Authors concluded telehealth may help patients better manage their condition and avoid worsening symptoms that can lead to hospital admission.
But researchers said differences in hospital costs between groups were 'relatively small' at around £188 per patient over 12 months, 'especially compared with the potentially high costs of these types of telehealth intervention', and may have been due to chance.
As such, researchers said they ‘cannot conclude that telehealth reduces secondary care costs over 12 months’.
Researchers also questioned how much of any savings GP commissioners would see, as telehealth expert David Barret of Hull University recently told GP.
Authors said: 'For commissioners of care services, there are questions about whether any reduction in hospital use for patients receiving telehealth translates to an overall change at the organisational level.
'Any bed days released as a result could be filled with non-study patients rather than released as cash savings.'
In an editorial, Dr Josip Car, director of the Global eHealth Unit at Imperial College London and colleagues, said the evidence doesn’t warrant full scale roll-out, as planned by the DH, and telehealth should be targeted at specific groups instead.
They wrote: 'Does the demonstrator trial provide convincing evidence for commissioning a national roll-out of telehealth? The findings reported to date suggest not, although we recommend caution until the full data are released.'
However, the 'wealth' of data generated by rolling out telemonitoring could support future research into the devices' effectiveness, they said.

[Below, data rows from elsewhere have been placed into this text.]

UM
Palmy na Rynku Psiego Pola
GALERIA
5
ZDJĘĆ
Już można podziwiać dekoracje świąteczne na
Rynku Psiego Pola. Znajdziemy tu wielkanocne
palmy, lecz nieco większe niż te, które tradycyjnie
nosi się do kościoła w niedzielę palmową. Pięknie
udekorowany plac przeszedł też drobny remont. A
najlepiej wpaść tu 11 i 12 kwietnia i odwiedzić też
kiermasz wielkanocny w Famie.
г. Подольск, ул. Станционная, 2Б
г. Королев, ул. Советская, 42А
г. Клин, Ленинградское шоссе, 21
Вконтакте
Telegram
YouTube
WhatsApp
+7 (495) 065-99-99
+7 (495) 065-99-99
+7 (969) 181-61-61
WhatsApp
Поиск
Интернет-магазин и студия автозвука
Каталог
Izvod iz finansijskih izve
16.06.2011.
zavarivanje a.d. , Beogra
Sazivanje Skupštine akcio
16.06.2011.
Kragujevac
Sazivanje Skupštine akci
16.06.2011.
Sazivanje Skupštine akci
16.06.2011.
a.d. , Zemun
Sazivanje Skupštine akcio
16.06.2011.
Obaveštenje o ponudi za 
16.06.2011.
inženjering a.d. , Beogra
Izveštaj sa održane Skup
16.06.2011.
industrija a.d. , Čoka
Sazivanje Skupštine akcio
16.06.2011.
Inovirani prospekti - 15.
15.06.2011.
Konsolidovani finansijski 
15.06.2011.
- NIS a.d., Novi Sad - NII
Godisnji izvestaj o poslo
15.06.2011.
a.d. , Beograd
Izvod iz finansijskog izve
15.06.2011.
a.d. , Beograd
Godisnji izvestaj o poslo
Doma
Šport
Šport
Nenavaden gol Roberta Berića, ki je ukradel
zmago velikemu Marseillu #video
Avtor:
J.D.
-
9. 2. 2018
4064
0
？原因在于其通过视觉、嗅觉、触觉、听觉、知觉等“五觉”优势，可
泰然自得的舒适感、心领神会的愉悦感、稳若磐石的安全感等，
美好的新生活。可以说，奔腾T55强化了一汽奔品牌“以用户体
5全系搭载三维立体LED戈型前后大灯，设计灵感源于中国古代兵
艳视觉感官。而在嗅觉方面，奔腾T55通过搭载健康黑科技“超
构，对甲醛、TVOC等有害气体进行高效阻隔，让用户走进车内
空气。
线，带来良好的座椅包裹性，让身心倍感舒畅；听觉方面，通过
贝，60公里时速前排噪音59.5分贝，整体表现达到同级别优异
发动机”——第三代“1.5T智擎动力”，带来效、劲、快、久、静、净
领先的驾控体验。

Study authors writing in a Nuffield Trust summary of the findings said many NHS quality, innovation, productivity and prevention (QIPP) efficiency plans assume financial savings from investment in telehealth.
'Commissioners, providers and policy-makers keen on introducing similar telehealth technologies should look carefully at this trial, both at the intervention and at how it was targeted, and consider whether it is necessary to refine the approach,' they said.
Lead author Adam Steventon of the Nuffield Trust told GP the study raised 'all sorts of questions' about how long the effects of telehealth would last. 'If it is appropriate for patient to receive telehealth, then how long for? Three months or several years?'
He added that the spike in admissions among the control group was unexpected. 'It does raise questions about whether the findings we saw in emergency admissions are attributable to telehealth or some sort of effect in the way the trial was operated,' he said.
Responding to the research, care services minister Paul Burstow said: 'This paper shows that telehealth can help to reduce emergency hospital admissions by 20% and mortality by 45% for patients with long-term conditions. To realise these benefits we need service transformation - and telehealth can help deliver that change.
'We are working closely with industry, the NHS and social care organisations to make progress through the "3millionlives" initiative to develop flexible funding models with a reduced price point, which will achieve the economies of scale needed to make telehealth a success.'
The BMJ paper is the first of five studies to be published over the coming months and years. Other analyses will examine telehealth's effect on QoL, cost effectiveness and patient, professional and organisational impact of rolling out the technology nationally.
This revealed that the department predicts as many as two million patients will use the technology, saving the NHS £70 to £543 each per year, mainly from fewer hospital admissions.